# Just What I Need, Another Hobby



## Splittine (Nov 24, 2007)

After 6 months of debating and 3 months to have it put together she arrived today. I got home from Texas and she was sitting in the shed. Im just getting into benchrest shooting and its very addictive and very very exspensive but a blast. Here are the specs.

Remington SS Trued Action by Mike Davis, super great guy and a hell of a smith, his rifles hold many records. http://www.daviscustomrifle.com/Home_Page.php

Bill Shehane ST-1000 stock inletted, block bedded and weighted by Tom Meredith, another great guy and one of the best in the stock business. http://www.tmss.net/home.html

Krieger chamber in 6BR @ 28" 1-8.75-8.3 Gain twist barrel.

Jewell Trigger set at 4oz.

Going to put on a boosted Weaver 60x scope on it now till I get my Leupold 45x

Weights in @ 17lbs 

Going to finish putting her together and work up some loads this week and smoke test her next weekend. Im hooked on "Custom" riflles.
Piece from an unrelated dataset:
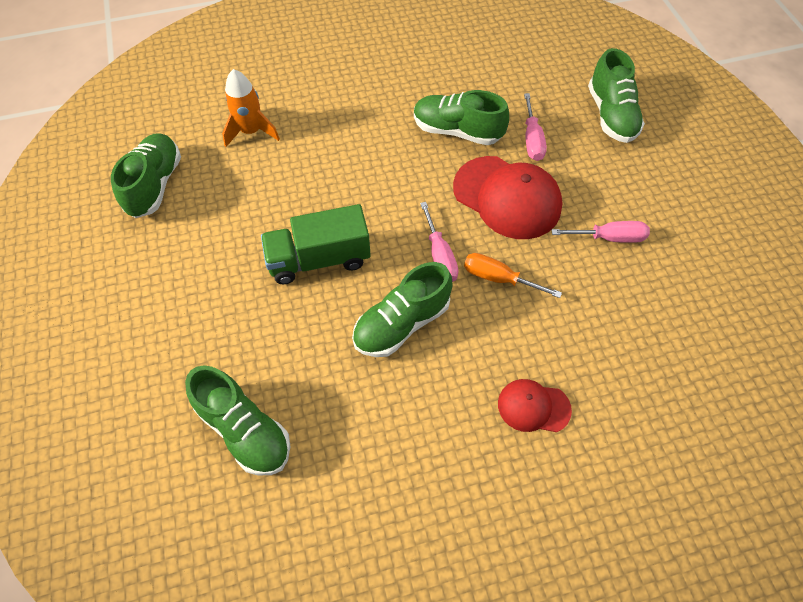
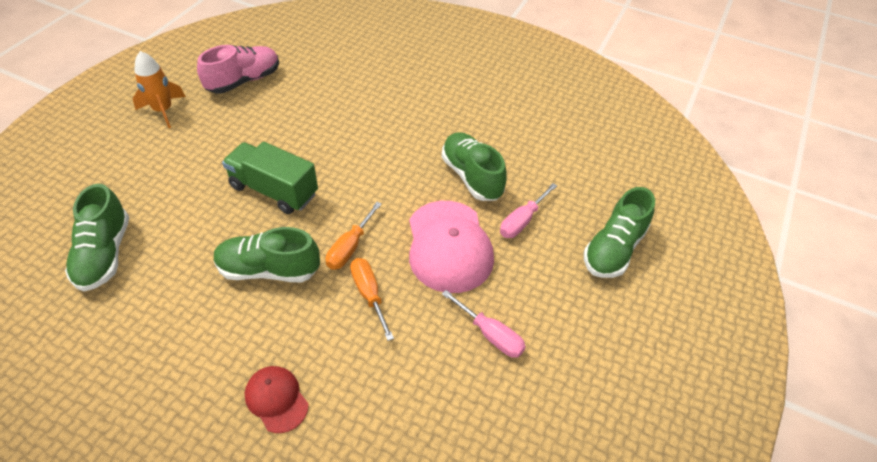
camera: 40 degrees right, 10 degrees down
green shoe [111,133,181,218] -> pink shoe [197,45,279,94]
orange rocket [222,69,280,147] -> orange rocket moved to [133,51,186,128]
pink screwdriver [420,202,459,282] -> orange screwdriver [326,202,382,270]
red cap [453,156,563,239] -> pink cap [409,201,494,293]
I have 2 now, and have 2 in the works, a 30BR and a 6.5x47 lapua.


----------



## joebuck (Oct 1, 2007)

Geez Louise .... that looks expensive!!!!

Can't wait to heat how it shoots Chase.


----------



## CallMeQuig (May 30, 2011)

Great gun!


----------



## Emerald Ghost (Mar 11, 2008)

You can "reach out and touch someone".


----------



## Grassflatsfisher (Oct 3, 2007)

That is a sweet setup.

Is that a shooting rest under the front? Is it part of the stock or something you bought? I like all the adjustments on it!


----------



## Splittine (Nov 24, 2007)

Its a front rest, its made by Dan Greenlaw.

http://www.drgreenlawmachining.com/_b__style_rest


----------



## shootnstarz (May 4, 2011)

Very nice, what optics do you have in mind for it?

Rick


----------



## chaddd (Jul 27, 2010)

What kind of groups are you hoping for at 1000


----------



## Ringo Redux (Jul 7, 2010)

I've never shot a gain twist rifle, but I'd imagine you get pretty good trajectories with high SD bullets. Do you have any other rifles like that? And do they perform better than standard twist?


----------